Fino a qualche tempo fa Fini, politicamente parlando, era un pari di Berlusconi e di Bossi; era il capo di un partito, dell’unico che era uscito da Tangentopoli con una reputazione di tutto rispetto. Aveva un potere contrattuale importante, poteva, simmetricamente, condizionare Forza Italia al pari della Lega. Era uno dei leader più stimati dagli italiani. Come gradimento, stando ai sondaggi, era preferito perfino a Berlusconi.
Perché ad un certo punto ha commesso l’errore di sciogliere An per confluire nel PdL, il vituperato partito del “predellino”, da lui salutato con ironia e disprezzo con la frase “siamo alle comiche finali”? Qualcuno in vena di saggezza popolare potrebbe dire che tanto va la gatta al lardo che ci lascia lo zampino. Fini aveva già sciolto il Msi, aveva abiurato ad un’infinità di altre importanti cose. An, in fondo, era l’ultima cosa che buttava dalla finestra in quella che era la notte di San Silvestro del suo passato. Fini s’avvicinava ancora al lardo, anche facendo inversioni ad u su strade politiche a senso unico.

▶ _CONSEGNA 1_
Elenca, nell'ordine in cui compaiono, tutti i partiti politici nominati nel brano su Fini.
▶ _CONSEGNA 2_
Prosegui il brano su Fini dopo la sua ultima frase.

▶ _INSIEME DEI RECORD_

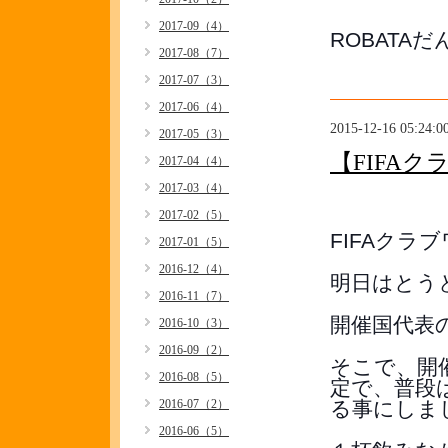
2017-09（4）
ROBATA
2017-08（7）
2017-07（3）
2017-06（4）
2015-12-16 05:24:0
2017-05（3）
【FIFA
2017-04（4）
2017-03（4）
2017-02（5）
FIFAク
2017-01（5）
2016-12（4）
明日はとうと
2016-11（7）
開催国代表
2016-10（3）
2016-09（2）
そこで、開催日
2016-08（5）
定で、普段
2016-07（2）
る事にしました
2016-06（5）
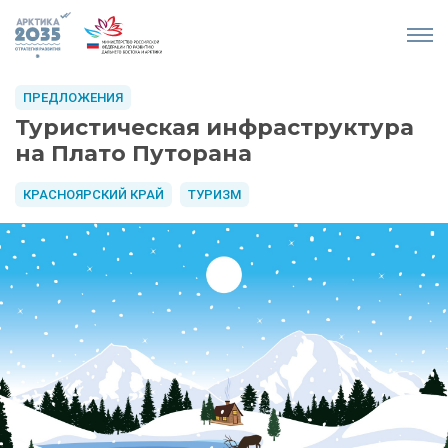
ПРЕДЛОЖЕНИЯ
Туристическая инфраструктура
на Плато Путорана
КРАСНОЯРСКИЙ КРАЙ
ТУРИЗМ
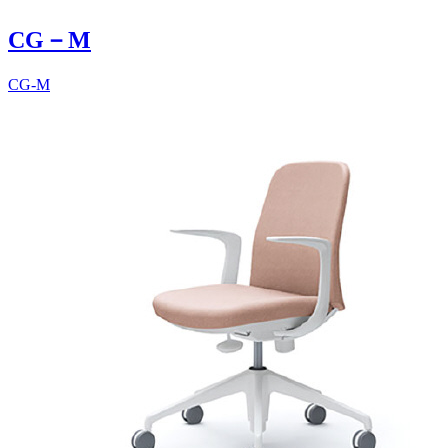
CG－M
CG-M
---
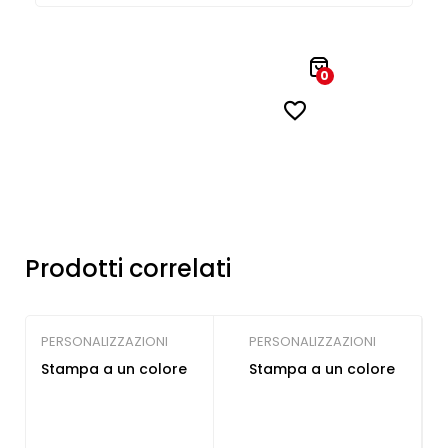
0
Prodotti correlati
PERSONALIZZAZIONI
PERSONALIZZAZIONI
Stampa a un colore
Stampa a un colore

▶ _RISPOSTA 1_
Forza Italia, Lega, An, PdL, Msi

▶ _RISPOSTA 2_
Va bene la scelta bipolare. Ma non va affatto bene cercare un’identità nuova, un’improbabile destra moderna ed europea che in Italia è appannaggio della sinistra, lasciando valori e sensibilità della destra parte alla Lega, parte a Berlusconi e parte – sissignori! – all’IdV di Di Pietro. Il patrimonio ideale e politico del Msi-An è stato miseramente devoluto. Oggi dietro a Fini non c’è più nessuno; come contenitore è vuoto.
Non è vero che ministri e sottosegretari, parlamentari e presidenti di enti e di commissioni, una volta di An, non lo seguano per opportunismo; il fatto è che non lo segue più la base, che si sente tradita dai suoi continui “voltafaccia”, dalle sue continue pose di saggio, d’improbabile patriarca.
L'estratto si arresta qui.